_Task statement_. Check every line of the entries for the string "ElevenLabs" and return the ones that contain it.

====

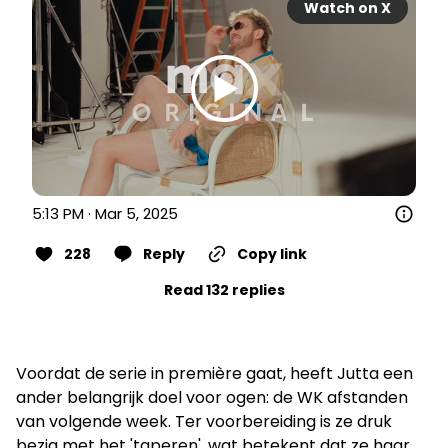
Watch on X
5:13 PM · Mar 5, 2025
228
Reply
Copy link
Read 132 replies
Voordat de serie in première gaat, heeft Jutta een
ander belangrijk doel voor ogen: de WK afstanden
van volgende week. Ter voorbereiding is ze druk
bezig met het 'taperen', wat betekent dat ze haar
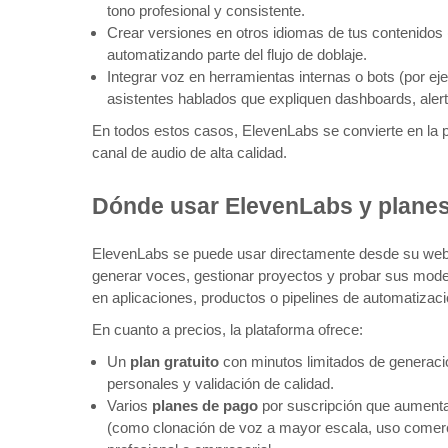
tono profesional y consistente.
Crear versiones en otros idiomas de tus contenidos (
automatizando parte del flujo de doblaje.
Integrar voz en herramientas internas o bots (por 
asistentes hablados que expliquen dashboards, aler
En todos estos casos, ElevenLabs se convierte en la p
canal de audio de alta calidad.
Dónde usar ElevenLabs y planes
ElevenLabs se puede usar directamente desde su web 
generar voces, gestionar proyectos y probar sus mod
en aplicaciones, productos o pipelines de automatizaci
En cuanto a precios, la plataforma ofrece:
Un
plan gratuito
con minutos limitados de generació
personales y validación de calidad.
Varios
planes de pago
por suscripción que aumenta
(como clonación de voz a mayor escala, uso comerc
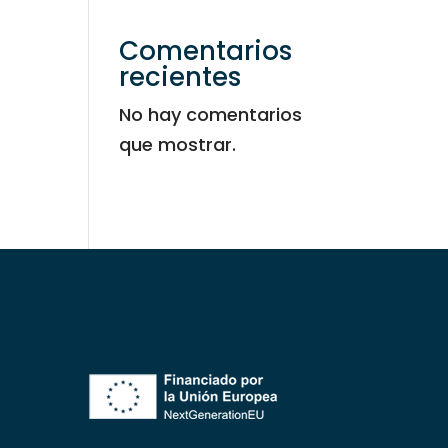
Comentarios
recientes
No hay comentarios
que mostrar.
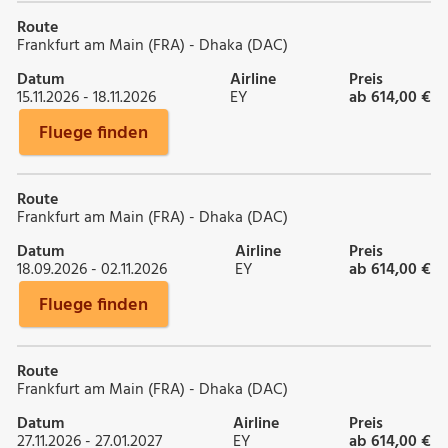
Route
Frankfurt am Main (FRA) - Dhaka (DAC)
Datum
Airline
Preis
15.11.2026 - 18.11.2026
EY
ab 614,00 €
Fluege finden
Route
Frankfurt am Main (FRA) - Dhaka (DAC)
Datum
Airline
Preis
18.09.2026 - 02.11.2026
EY
ab 614,00 €
Fluege finden
Route
Frankfurt am Main (FRA) - Dhaka (DAC)
Datum
Airline
Preis
27.11.2026 - 27.01.2027
EY
ab 614,00 €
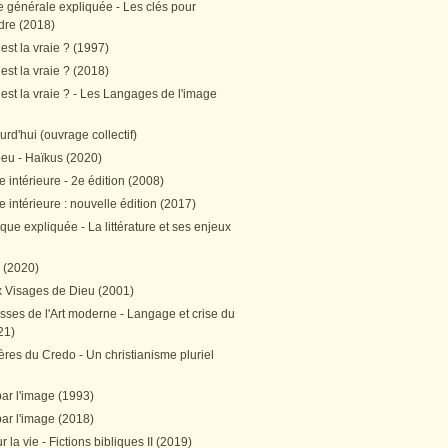
e générale expliquée - Les clés pour
re (2018)
est la vraie ? (1997)
est la vraie ? (2018)
est la vraie ? - Les Langages de l'image
ourd'hui (ouvrage collectif)
peu - Haïkus (2020)
 intérieure - 2e édition (2008)
 intérieure : nouvelle édition (2017)
tique expliquée - La littérature et ses enjeux
h (2020)
 Visages de Dieu (2001)
sses de l'Art moderne - Langage et crise du
21)
res du Credo - Un christianisme pluriel
par l'image (1993)
par l'image (2018)
r la vie - Fictions bibliques II (2019)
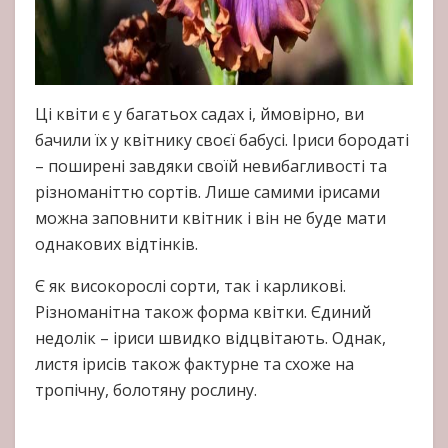
Ці квіти є у багатьох садах і, ймовірно, ви
бачили їх у квітнику своєї бабусі. Іриси бородаті
– поширені завдяки своїй невибагливості та
різноманіттю сортів. Лише самими ірисами
можна заповнити квітник і він не буде мати
однакових відтінків.
Є як високорослі сорти, так і карликові.
Різноманітна також форма квітки. Єдиний
недолік – іриси швидко відцвітають. Однак,
листя ірисів також фактурне та схоже на
тропічну, болотяну рослину.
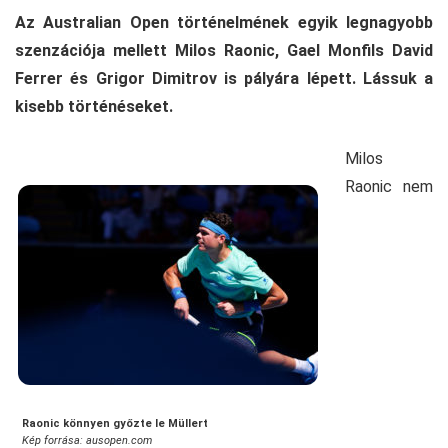
Az Australian Open történelmének egyik legnagyobb
szenzációja mellett Milos Raonic, Gael Monfils David
Ferrer és Grigor Dimitrov is pályára lépett. Lássuk a
kisebb történéseket.
Milos
Raonic nem
Raonic könnyen győzte le Müllert
Kép forrása: ausopen.com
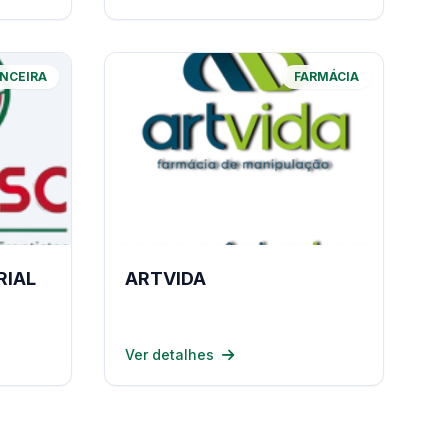
ANCEIRA
FARMÁCIA
RIAL
ARTVIDA
Ver detalhes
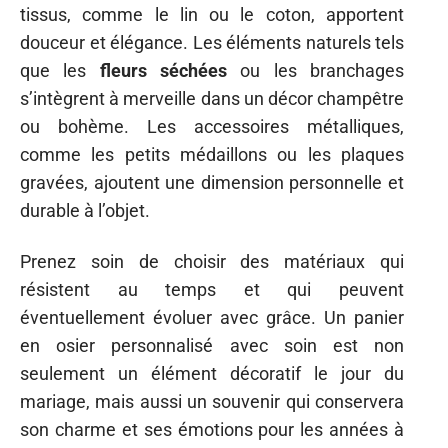
tissus, comme le lin ou le coton, apportent
douceur et élégance. Les éléments naturels tels
que les
fleurs séchées
ou les branchages
s’intègrent à merveille dans un décor champêtre
ou bohème. Les accessoires métalliques,
comme les petits médaillons ou les plaques
gravées, ajoutent une dimension personnelle et
durable à l’objet.
Prenez soin de choisir des matériaux qui
résistent au temps et qui peuvent
éventuellement évoluer avec grâce. Un panier
en osier personnalisé avec soin est non
seulement un élément décoratif le jour du
mariage, mais aussi un souvenir qui conservera
son charme et ses émotions pour les années à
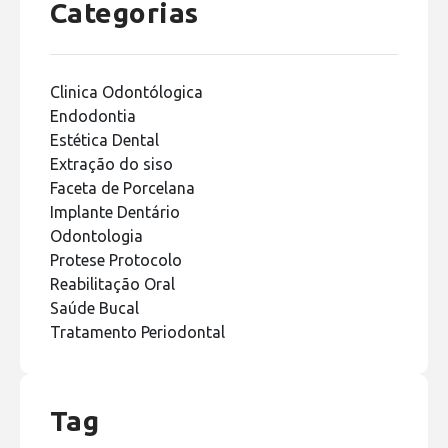
Categorias
Clinica Odontólogica
Endodontia
Estética Dental
Extração do siso
Faceta de Porcelana
Implante Dentário
Odontologia
Protese Protocolo
Reabilitação Oral
Saúde Bucal
Tratamento Periodontal
Tag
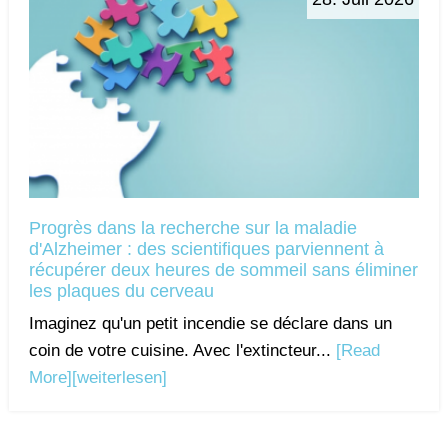
Progrès dans la recherche sur la maladie
d'Alzheimer : des scientifiques parviennent à
récupérer deux heures de sommeil sans éliminer
les plaques du cerveau
Imaginez qu'un petit incendie se déclare dans un
coin de votre cuisine. Avec l'extincteur...
[Read
More]
[weiterlesen]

====

_Exercise result_.
En todos estos casos, ElevenLabs se convierte en la p
Dónde usar ElevenLabs y planes
ElevenLabs se puede usar directamente desde su web 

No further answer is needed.